E.g. (not the real numbers) If I usually paid him £800 a month towards bills etc and in March actually paid him £300, he put down that I owe him £500 for the month of March. If I paid him £600 in April, he thinks I owe him £200 for April. Etc. and he's totalled it all up for 10 months and said that's what I owe him for being on mat leave.

AIBU to be a bit ??? by this? Firstly it's not what we agreed but more importantly we're a married couple and this is OUR baby not MY baby. AIBU to think his role here was to support his family whereas mine was to keep the baby alive? I was too shell shocked to say anything before we were interrupted and didn't finish the conversation.

I'm so confused, am I wrong? I mean if he suddenly lost his job or got sick, I would support our family, is that not how families work? Doesn't the working parent support the other parent who's off work looking after the baby? I thought that's how this works?! ☹️

Haha, he’s nuts, work out how much a nanny, a cook and cleaner cost.

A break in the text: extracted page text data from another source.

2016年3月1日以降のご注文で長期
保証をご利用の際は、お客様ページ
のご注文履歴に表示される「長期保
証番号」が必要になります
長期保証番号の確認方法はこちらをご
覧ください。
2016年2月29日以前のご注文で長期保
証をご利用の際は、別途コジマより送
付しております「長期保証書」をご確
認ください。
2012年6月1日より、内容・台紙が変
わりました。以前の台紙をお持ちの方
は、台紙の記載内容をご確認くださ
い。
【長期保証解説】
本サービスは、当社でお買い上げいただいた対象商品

He owes you a fortune

adriftinadenofvipers · 05/12/2024 19:45

@LemonadeShadeParade I hope you feel able to address this with him tonight. I couldn't keep going and letting this fester. I hope he will be reasonable because I honestly don't think if he's not, there's a future in this.

Please come back and let us know how it goes (you may need to start another thread) not only because so many posters are frankly appalled and agog to hear how he tries to defend this, but because we're all rooting for you and willing you to kick the bastard into touch!

There's a lot of us here who'd love to do it for you!